As US Vice-President JD Vance recently asked European leaders, what values are they actually defending?
Europe’s Need for Outside Help
A lack of experience of war does not seem sufficient to explain the current enthusiasm to continue them. Architects of WWII in Europe had certainly experienced the carnage of the First World War. Apart from the financial incentives that human slaughter can bring, there are also political ideologies that enable the mass death of others to be turned into an abstract and even positive idea.
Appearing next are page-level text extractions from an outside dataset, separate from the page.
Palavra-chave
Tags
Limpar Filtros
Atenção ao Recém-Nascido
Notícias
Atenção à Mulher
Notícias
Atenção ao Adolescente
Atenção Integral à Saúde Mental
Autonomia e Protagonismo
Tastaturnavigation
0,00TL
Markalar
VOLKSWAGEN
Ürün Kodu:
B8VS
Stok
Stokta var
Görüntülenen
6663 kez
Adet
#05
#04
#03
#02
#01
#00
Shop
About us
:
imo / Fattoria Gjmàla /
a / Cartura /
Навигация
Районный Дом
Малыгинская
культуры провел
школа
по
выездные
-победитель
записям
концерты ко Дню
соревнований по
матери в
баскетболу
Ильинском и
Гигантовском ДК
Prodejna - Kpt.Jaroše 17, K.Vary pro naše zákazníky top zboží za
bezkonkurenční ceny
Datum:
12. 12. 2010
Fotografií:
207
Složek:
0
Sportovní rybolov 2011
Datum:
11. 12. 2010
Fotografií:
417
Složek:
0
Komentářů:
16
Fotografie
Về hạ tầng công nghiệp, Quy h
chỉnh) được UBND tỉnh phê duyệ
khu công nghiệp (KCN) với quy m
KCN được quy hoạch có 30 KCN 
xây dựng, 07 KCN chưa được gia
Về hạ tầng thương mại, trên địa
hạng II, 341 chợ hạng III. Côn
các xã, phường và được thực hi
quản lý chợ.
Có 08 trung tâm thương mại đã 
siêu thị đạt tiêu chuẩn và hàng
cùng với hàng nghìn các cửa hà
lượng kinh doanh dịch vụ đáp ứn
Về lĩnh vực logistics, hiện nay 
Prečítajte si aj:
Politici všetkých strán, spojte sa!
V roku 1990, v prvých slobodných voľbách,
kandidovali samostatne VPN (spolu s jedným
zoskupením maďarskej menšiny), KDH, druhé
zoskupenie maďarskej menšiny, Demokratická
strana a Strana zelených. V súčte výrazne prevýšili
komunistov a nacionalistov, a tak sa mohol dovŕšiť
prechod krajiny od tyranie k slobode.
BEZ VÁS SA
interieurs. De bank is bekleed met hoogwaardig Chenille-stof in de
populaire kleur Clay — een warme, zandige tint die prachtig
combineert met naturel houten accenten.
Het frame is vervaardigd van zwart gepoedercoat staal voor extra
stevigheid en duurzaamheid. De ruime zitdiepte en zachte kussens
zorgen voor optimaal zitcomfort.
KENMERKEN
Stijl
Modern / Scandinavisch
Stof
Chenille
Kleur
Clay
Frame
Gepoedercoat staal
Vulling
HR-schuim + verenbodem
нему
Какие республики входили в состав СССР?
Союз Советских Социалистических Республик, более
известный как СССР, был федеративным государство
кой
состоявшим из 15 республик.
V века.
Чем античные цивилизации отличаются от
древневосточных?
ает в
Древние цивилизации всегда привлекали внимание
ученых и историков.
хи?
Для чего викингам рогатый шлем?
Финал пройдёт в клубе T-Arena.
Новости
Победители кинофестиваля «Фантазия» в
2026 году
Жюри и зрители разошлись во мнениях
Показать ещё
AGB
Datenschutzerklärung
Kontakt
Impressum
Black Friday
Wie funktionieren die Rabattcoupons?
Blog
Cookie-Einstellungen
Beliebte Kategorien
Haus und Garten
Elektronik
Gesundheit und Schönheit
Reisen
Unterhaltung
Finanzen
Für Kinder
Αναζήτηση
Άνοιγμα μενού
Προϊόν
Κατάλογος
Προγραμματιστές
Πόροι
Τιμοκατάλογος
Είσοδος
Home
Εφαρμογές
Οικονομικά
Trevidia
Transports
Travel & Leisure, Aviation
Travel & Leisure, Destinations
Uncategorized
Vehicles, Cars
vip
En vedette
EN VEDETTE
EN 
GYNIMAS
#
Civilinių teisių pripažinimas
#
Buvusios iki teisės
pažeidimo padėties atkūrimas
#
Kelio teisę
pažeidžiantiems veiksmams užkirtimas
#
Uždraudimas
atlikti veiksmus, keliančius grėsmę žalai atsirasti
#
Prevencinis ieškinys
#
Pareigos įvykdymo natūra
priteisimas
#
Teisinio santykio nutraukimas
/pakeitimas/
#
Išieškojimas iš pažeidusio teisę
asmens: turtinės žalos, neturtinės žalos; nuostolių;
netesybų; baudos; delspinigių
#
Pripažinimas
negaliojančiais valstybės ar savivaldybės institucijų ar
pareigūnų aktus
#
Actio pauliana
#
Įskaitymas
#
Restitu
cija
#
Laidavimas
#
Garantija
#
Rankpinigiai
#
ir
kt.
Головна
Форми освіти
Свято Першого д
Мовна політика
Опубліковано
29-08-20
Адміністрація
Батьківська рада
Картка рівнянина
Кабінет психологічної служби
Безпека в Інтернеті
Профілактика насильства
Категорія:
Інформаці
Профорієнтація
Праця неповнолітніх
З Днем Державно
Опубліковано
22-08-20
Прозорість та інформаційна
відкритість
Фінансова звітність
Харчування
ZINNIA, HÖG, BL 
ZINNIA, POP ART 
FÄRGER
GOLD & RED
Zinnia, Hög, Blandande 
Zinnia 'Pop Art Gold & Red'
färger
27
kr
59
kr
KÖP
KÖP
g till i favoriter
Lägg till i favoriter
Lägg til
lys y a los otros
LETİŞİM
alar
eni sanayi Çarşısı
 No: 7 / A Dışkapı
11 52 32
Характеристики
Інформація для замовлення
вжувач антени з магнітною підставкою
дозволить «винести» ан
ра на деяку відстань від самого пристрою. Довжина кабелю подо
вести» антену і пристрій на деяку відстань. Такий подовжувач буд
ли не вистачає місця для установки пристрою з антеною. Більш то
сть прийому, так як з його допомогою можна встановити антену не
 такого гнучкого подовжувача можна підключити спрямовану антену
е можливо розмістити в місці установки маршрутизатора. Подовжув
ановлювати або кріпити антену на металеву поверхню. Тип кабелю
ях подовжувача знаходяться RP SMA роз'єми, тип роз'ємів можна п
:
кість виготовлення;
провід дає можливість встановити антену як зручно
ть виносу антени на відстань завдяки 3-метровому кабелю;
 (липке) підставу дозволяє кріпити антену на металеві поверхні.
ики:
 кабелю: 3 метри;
Those dying must be seen to be from a different class, of different intelligence, or otherwise justifiable fodder to feed the cause of the Rules-Based Order or whatever other slogan can distinguish an ‘us’ from a ‘them’…While the current incarnation seems more of a class thing than a geographical or nationalistic one, European history is ripe with variations of both.
Europe appears to be back where it used to be, the aristocracy burning the serfs when not visiting each other’s clubs. Shallow thinking has the day, and the media have adapted themselves accordingly. Democracy means ensuring that only the right people get into power.
Dismembered European corpses and terrorized children are just part of maintaining this ideological purity. War is acceptable once more. Let’s hope such leaders and ideologies can be sidelined by those beyond Europe who are willing to give peace a chance.
There is no virtue in the promotion of mass death. Europe, with its leadership, will benefit from outside help and basic education. It would benefit even further from leadership that values the lives of its people.